Hamiltonian path for non-tournament graph

[Paul Moore]

I'm looking at the solution to the "Programming Praxis" puzzle "Square-sum puzzle" (https://programmingpraxis.com/2018/01/16/square-sum-puzzle/). The puzzle itself is "Arrange the numbers 1..15 so that all adjacent pairs add up to a perfect square". The given solution (https://programmingpraxis.com/2018/01/16/square-sum-puzzle/2/) is expressed as a graph problem. STep 1 is to create a graph of the numbers 1..15 with adjacent nodes adding up to a perfect square:

    g = nx.Graph()

    for i in range(1,16):

        for tot in (1,4,9,16,25):

            j = tot-i

            if 0 < j < 16 and j != i:

                g.add_edge(i, j)

The solution then notes that a depth-first search of the graph will find the solution - the actual code (written in Scheme, so I find it hard to follow) seems to enumerate all depth first paths through the graphs, looking for one that contains all the nodes of the graph. But that's not how a DFS works in NetworkX (and indeed, none of the DFS algorithms in NetworkX seem to address this problem, except in the very basic sense that I can use dfs_successors to manually implement the algorithm in the solution).

From a bit of research on the web, what I think I want is a Hamiltonian path through the graph. From the Wikipedia article, not all graphs are traceable (contain a Hamiltonian path), but this one is, by the existence of a solution to the original problem. However, the only Hamiltonian path algorithm I can see in NetworkX is for tournament graphs, and this graph is *not* a tournament graph.

Is there an algorithm I can use for this? Should I be looking under a different name? (I often find that I don't know graph theory terminology well enough to find appropriate solutions :-() The problem is small enough that brute force algorithms would be fine - I understand that the general problem does not have an efficient solution, but short of simply reimplementing the solution provided on the "Programming Praxis" site, I don't really know how to approach a solution.
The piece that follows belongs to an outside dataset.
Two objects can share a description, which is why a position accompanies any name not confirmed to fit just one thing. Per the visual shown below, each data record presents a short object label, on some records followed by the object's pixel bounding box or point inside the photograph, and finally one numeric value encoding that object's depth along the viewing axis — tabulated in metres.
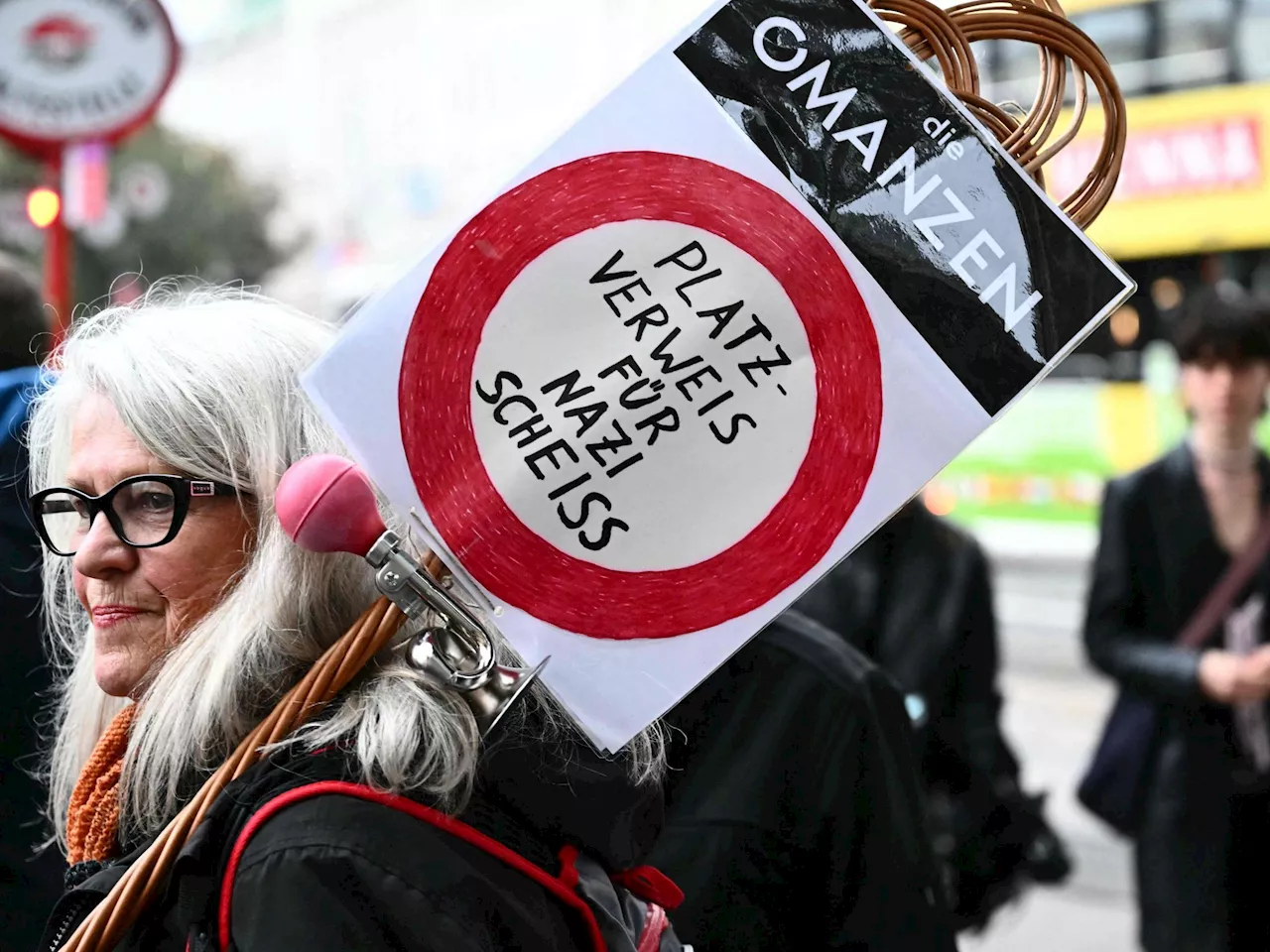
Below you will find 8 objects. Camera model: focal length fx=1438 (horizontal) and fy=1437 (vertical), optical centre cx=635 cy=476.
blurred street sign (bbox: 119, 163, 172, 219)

What I was hoping was the problem would help me learn a little more about how to use NetworkX to solve problems like this, so just reimplementing the given solution is a little unsatisfying :-)

Does anyone have any suggestions for approaches, or how to tackle this idiomatically using NetworkX?

Thanks,

Paul

[Paul Moore]

On Tuesday, 16 January 2018 12:17:39 UTC, Paul Moore wrote:

I'm looking at the solution to the "Programming Praxis" puzzle "Square-sum puzzle" (https://programmingpraxis.com/2018/01/16/square-sum-puzzle/). The puzzle itself is "Arrange the numbers 1..15 so that all adjacent pairs add up to a perfect square". The given solution (https://programmingpraxis.com/2018/01/16/square-sum-puzzle/2/) is expressed as a graph problem. STep 1 is to create a graph of the numbers 1..15 with adjacent nodes adding up to a perfect square:

    g = nx.Graph()

    for i in range(1,16):

        for tot in (1,4,9,16,25):

            j = tot-i

            if 0 < j < 16 and j != i:

                g.add_edge(i, j)

The solution then notes that a depth-first search of the graph will find the solution - the actual code (written in Scheme, so I find it hard to follow) seems to enumerate all depth first paths through the graphs, looking for one that contains all the nodes of the graph. But that's not how a DFS works in NetworkX (and indeed, none of the DFS algorithms in NetworkX seem to address this problem, except in the very basic sense that I can use dfs_successors to manually implement the algorithm in the solution).

With a bit more research, I found the following brute force solution:

    for i in range(1,16):

        for j in range(1,16):

            for p in nx.all_simple_paths(g, i, j):

                if len(p) == 15:

                    print(p)

This is inefficient, because all_simple_paths is doing a lot of work I don't need. It could be simplified if there were a method that gave "all paths from node N (regardless of destination), stopping when there's nowhere to go or you hit a node you've already seen". I don't know if there's a graph-theory name for such an operation.

Paul

[Moritz Beber]

Hi,

Could you use the single_source_shortest_path methods and then check if they are simple paths?

--
You received this message because you are subscribed to the Google Groups "networkx-discuss" group.
To unsubscribe from this group and stop receiving emails from it, send an email to networkx-discu...@googlegroups.com.
To post to this group, send email to networkx...@googlegroups.com.
Visit this group at https://groups.google.com/group/networkx-discuss.
For more options, visit https://groups.google.com/d/optout.

[Paul Moore]

I haven't been able to find a way to. The problem is that the required solution isn't the *shortest* path. The solution (starting from 8, the reverse is also a solution) is

    [8, 1, 15, 10, 6, 3, 13, 12, 4, 5, 11, 14, 2, 7, 9]

but there is a shorter path from 8 to 9, namely

    [8, 1, 3, 13, 12, 4, 5, 11, 14, 2, 7, 9]

So SSSP will find that in preference.